_Dataset entries_
☆ ☆ ☆
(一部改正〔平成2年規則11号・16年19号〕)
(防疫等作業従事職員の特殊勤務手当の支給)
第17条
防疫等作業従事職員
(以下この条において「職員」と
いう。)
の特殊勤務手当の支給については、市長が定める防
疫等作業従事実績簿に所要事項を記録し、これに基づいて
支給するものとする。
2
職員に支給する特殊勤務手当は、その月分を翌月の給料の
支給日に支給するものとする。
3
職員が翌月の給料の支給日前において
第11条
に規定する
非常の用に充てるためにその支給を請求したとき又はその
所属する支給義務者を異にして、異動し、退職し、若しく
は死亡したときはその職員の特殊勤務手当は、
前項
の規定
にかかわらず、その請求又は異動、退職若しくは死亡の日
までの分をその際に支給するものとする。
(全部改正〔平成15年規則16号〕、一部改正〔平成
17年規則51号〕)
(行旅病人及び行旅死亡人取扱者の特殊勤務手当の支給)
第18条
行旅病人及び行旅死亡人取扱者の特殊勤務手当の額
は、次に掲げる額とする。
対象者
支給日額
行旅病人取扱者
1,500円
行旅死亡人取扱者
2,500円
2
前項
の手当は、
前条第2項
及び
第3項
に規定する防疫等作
☆ ☆ ☆
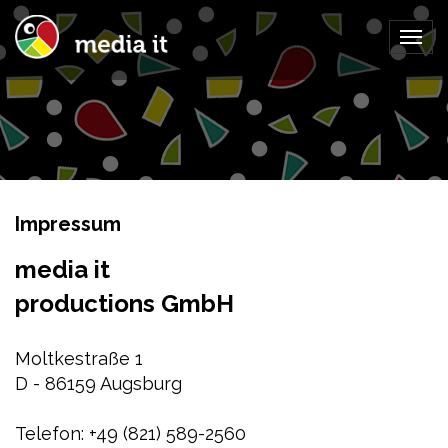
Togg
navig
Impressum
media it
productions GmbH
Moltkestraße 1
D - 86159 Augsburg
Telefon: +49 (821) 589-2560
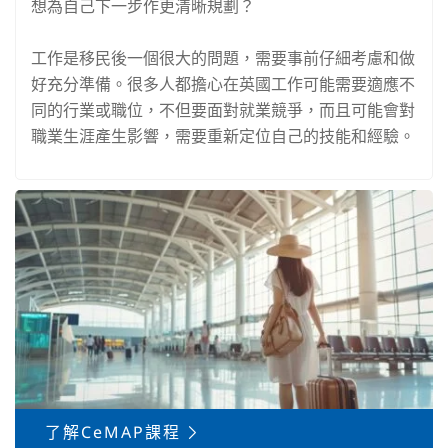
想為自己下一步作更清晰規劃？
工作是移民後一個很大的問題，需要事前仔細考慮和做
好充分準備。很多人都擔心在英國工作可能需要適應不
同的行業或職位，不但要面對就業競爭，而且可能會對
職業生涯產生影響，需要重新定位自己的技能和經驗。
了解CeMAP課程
☆ ☆ ☆
_Work item_
Return, unchanged, the part that opens with the line containing "(一部改正〔平成2年規則11号・16年19号〕)" and closes with the line containing "非常の用に充てるためにその支給を請求したとき又はその", both of those lines included.

_Response for this exercise_
(一部改正〔平成2年規則11号・16年19号〕)
(防疫等作業従事職員の特殊勤務手当の支給)
第17条
防疫等作業従事職員
(以下この条において「職員」と
いう。)
の特殊勤務手当の支給については、市長が定める防
疫等作業従事実績簿に所要事項を記録し、これに基づいて
支給するものとする。
2
職員に支給する特殊勤務手当は、その月分を翌月の給料の
支給日に支給するものとする。
3
職員が翌月の給料の支給日前において
第11条
に規定する
非常の用に充てるためにその支給を請求したとき又はその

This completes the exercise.